A point on a parabola, the foot of the perpendicular from it upon the directrix, and the focus are the vertices of an equilateral triangle. Prove that the focal distance of the point is equal to the latus rectum.

Hint: Look at the figure and if from point P a perpendicular is drawn to the directrix, then the foot of perpendicular will be at M. Now, analyze the conditions and apply distance formula to find the solution.

Complete step by step answer:

For parabola ${y^2} = 4ax$

Let from any point P $({a{t^2},2at})$ a perpendicular is drawn to the directrix.

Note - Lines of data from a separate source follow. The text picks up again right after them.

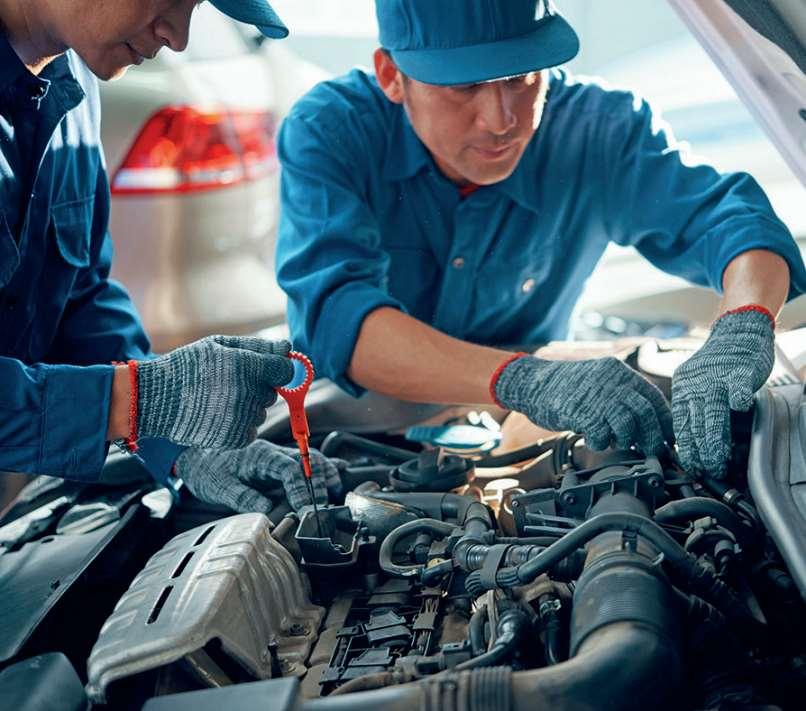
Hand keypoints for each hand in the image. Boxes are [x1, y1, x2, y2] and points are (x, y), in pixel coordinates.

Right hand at [137, 336, 293, 448]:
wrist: (156, 400)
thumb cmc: (188, 367)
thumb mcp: (220, 345)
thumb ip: (258, 346)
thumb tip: (288, 348)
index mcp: (248, 366)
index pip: (286, 371)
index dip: (279, 370)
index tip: (267, 370)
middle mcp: (249, 393)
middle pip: (272, 393)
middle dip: (257, 388)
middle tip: (228, 384)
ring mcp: (242, 418)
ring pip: (260, 413)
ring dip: (247, 408)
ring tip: (217, 400)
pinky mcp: (235, 438)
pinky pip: (250, 431)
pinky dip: (238, 426)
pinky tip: (216, 416)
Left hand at [175, 440, 343, 512]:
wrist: (196, 457)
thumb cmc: (207, 470)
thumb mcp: (220, 487)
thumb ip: (244, 497)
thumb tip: (267, 509)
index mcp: (260, 456)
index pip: (290, 470)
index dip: (302, 489)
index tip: (307, 510)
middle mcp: (273, 452)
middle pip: (306, 462)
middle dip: (319, 484)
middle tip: (324, 506)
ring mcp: (277, 456)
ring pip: (309, 459)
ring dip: (324, 473)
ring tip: (334, 490)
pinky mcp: (277, 463)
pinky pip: (305, 461)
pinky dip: (322, 466)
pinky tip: (336, 472)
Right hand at [494, 355, 672, 454]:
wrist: (531, 382)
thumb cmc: (565, 387)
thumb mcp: (597, 380)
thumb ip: (619, 394)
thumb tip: (645, 422)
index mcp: (619, 372)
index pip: (653, 397)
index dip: (663, 421)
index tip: (667, 438)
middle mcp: (612, 381)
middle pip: (645, 412)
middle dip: (652, 436)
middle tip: (651, 450)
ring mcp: (597, 396)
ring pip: (627, 424)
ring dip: (625, 440)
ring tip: (616, 442)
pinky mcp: (581, 411)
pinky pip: (601, 434)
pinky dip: (601, 443)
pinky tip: (594, 441)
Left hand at [672, 308, 774, 477]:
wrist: (735, 334)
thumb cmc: (717, 366)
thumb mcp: (695, 387)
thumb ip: (692, 411)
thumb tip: (689, 444)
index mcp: (683, 391)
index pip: (681, 425)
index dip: (686, 448)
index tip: (692, 467)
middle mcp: (696, 386)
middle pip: (696, 423)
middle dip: (702, 451)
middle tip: (709, 470)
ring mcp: (717, 378)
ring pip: (713, 411)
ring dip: (716, 436)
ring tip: (720, 457)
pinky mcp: (739, 371)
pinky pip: (738, 386)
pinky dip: (739, 396)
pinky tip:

Then you can see that foot of perpendicular will be

M (- a,2at)

Focus is at S (a,0)

As $\Delta PMS$ is equilateral.

Therefore, MS = SP

$\Rightarrow M{S^2} = S{P^2}$

Now using Distance formula we have,

${\left( {\sqrt {{{\left( { - a - a} \right)}^2} + {{\left( {2at - 0} \right)}^2}} } \right)^2} = {\left( {\sqrt {{{\left( {a - a{t^2}} \right)}^2} + {{\left( {0 - 2at} \right)}^2}} } \right)^2}$

$\Rightarrow {\left( { - a - a} \right)^2} + {\left( {2at - 0} \right)^2} = {\left( {a - a{t^2}} \right)^2} + {\left( {0 - 2at} \right)^2}$

$\Rightarrow 4{a^2} + 4{a^2}{t^2} = {\left( {a - a{t^2}} \right)^2} + 4{a^2}{t^2}$

$\Rightarrow 4{a^2} = {\left( {a - a{t^2}} \right)^2}$

$\Rightarrow a - a{t^2} = \pm 2a$

$\Rightarrow - a{t^2} = a, - 3a$

$\Rightarrow {t^2} = - 1,3$

As square of something cannot be negative, hence

${t^2} = 3{\text{ and }}{t^2} \ne - 1$

Focal distance of $P = a + a{t^2} = a + 3a = 4a$

And length of a latus rectum is always = 4a

Hence Proved.

Note: This is a general question and this way of doing it must be remembered. It is advised that the student remembers that focal distance of any point on parabola is equal to the length of the latus rectum as it is used in many questions.